It's been kind of a strange month for the project. I've made next to no progress on the task list I've created for the game, but I'm still largely satisfied with the work I've done. That is to say, I've been putting a lot of time in on things that it hadn't previously occurred to me I would need, so I can't really cross anything off a list when I get it done, but nevertheless the tasks I've done needed doing.

So, what are these tasks?

  • Created a system to modify hue/saturation/brightness of animations, and implemented controls for this into existing particle systems and associated editors, as well as creating a similar system for modifying tileset colors
  • Fixed up the detail editor to make it more flexible and easy to use, including the ability to modify multiple details at once
  • Created a seeded random number generator so particle systems that use random numbers will generate consistently from one play to the next
  • Created a simple collision system for particles, which can be used to make them only spawn on top of tiles or perform special behaviors when they collide with tiles
  • Added the ability to have particle behaviors that only trigger once on spawn rather than updating continuously
  • Collision improvements and implementation of water tiles and combination platform/slope tiles
  • Fixed the way perspective is calculated on details to center the vanishing point rather than have it locked to the upper left
  • Stripped out a non-functional zoom in/out system in favor of a much simpler one that actually works
colorchange
With all these color controls I have a lot more ability to customize areas without creating all-new assets

On top of that I've been building levels out, which is on the list but also takes a long time to make progress on. It's really difficult to say much about the process of building levels, because 90% of it is just spent on making sure tile boundaries line up and making tiny aesthetic tweaks. In that way it's a lot like working on the animations after I created prototype animations: All of the concept is mostly there, I just need to elevate it to finished quality.

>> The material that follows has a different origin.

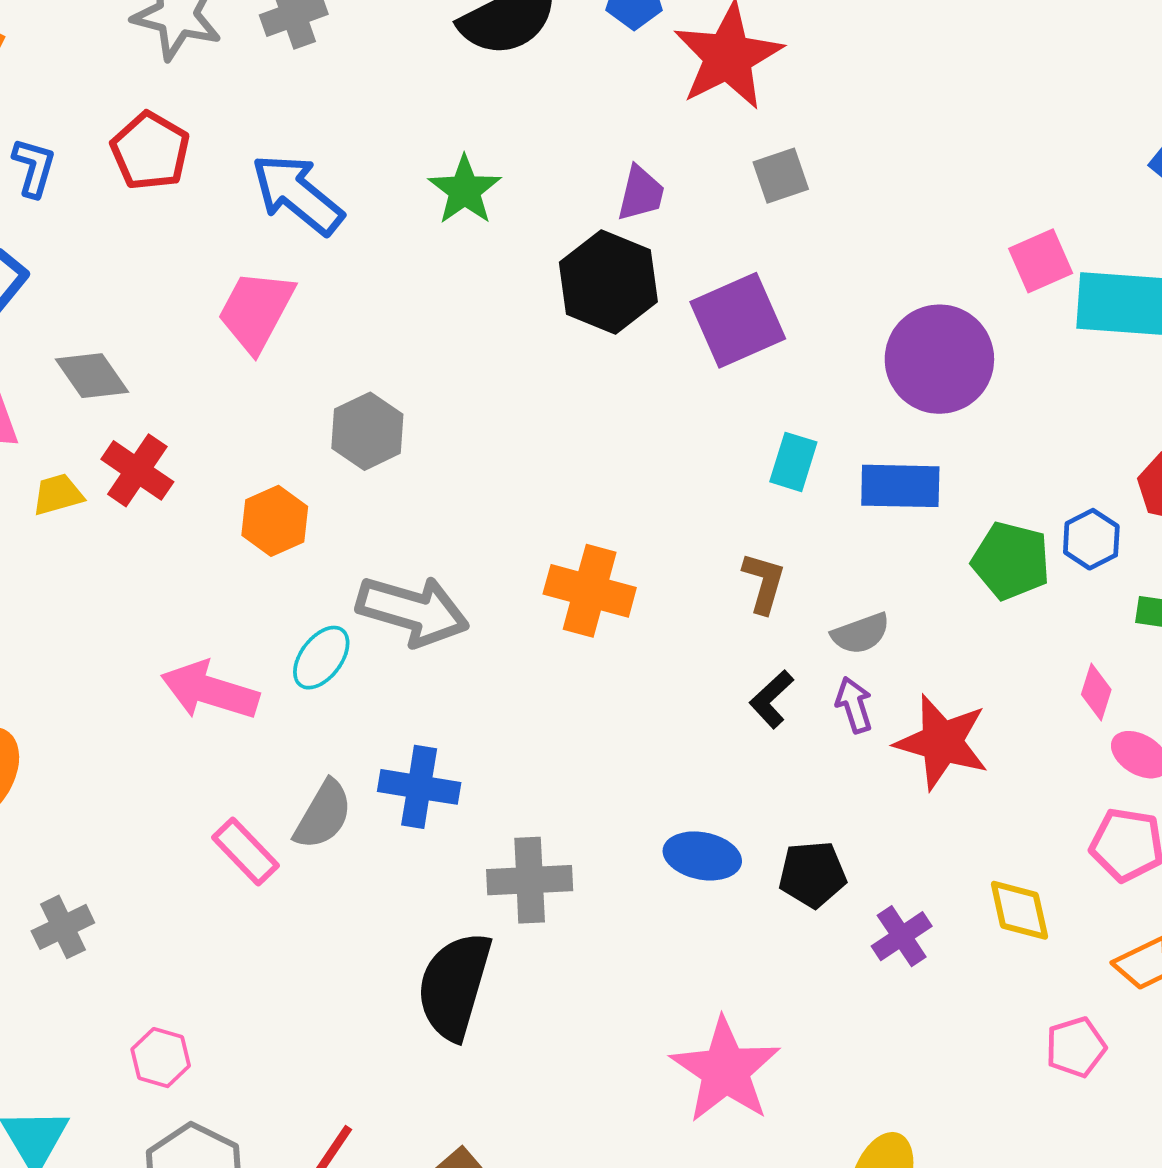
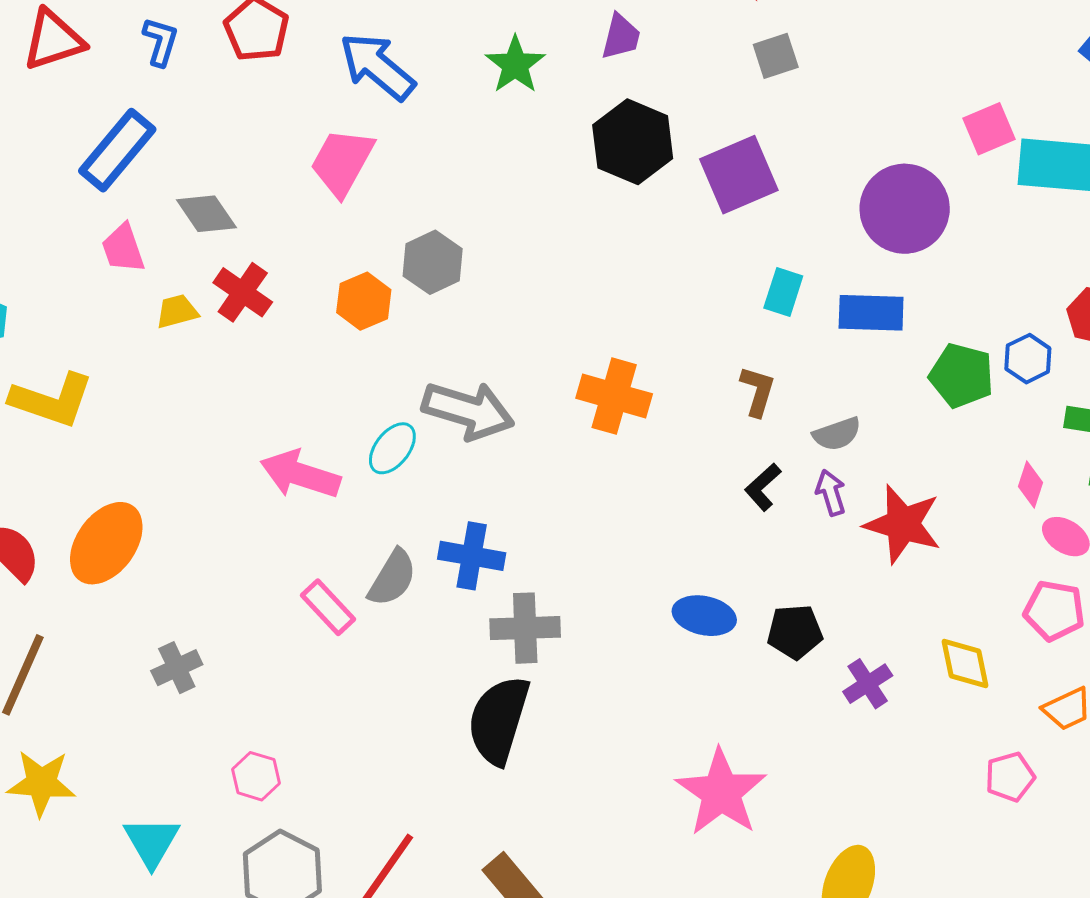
purple trapezoid: (641, 193) -> (621, 37), moved
orange hexagon: (275, 521) -> (364, 301), moved
gray cross: (530, 880) -> (525, 628), moved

I'm getting close to the end of my ad-hoc list of unexpected and unscheduled problems/improvements, so I ought to be getting back to the game schedule soon. Worst case scenario is I'm a month behind of where I wanted to be: Best case scenario is that I end up making up the time I lost by leveraging some of the improvements I've made. We'll see. In any case, I'm probably going to be spending the coming month or two getting early-game enemies fully animated and operational. The first couple of enemies will be the most difficult by far, I believe – after those are complete I should be able to copy and paste from them for almost everything I'll ever need an enemy to do.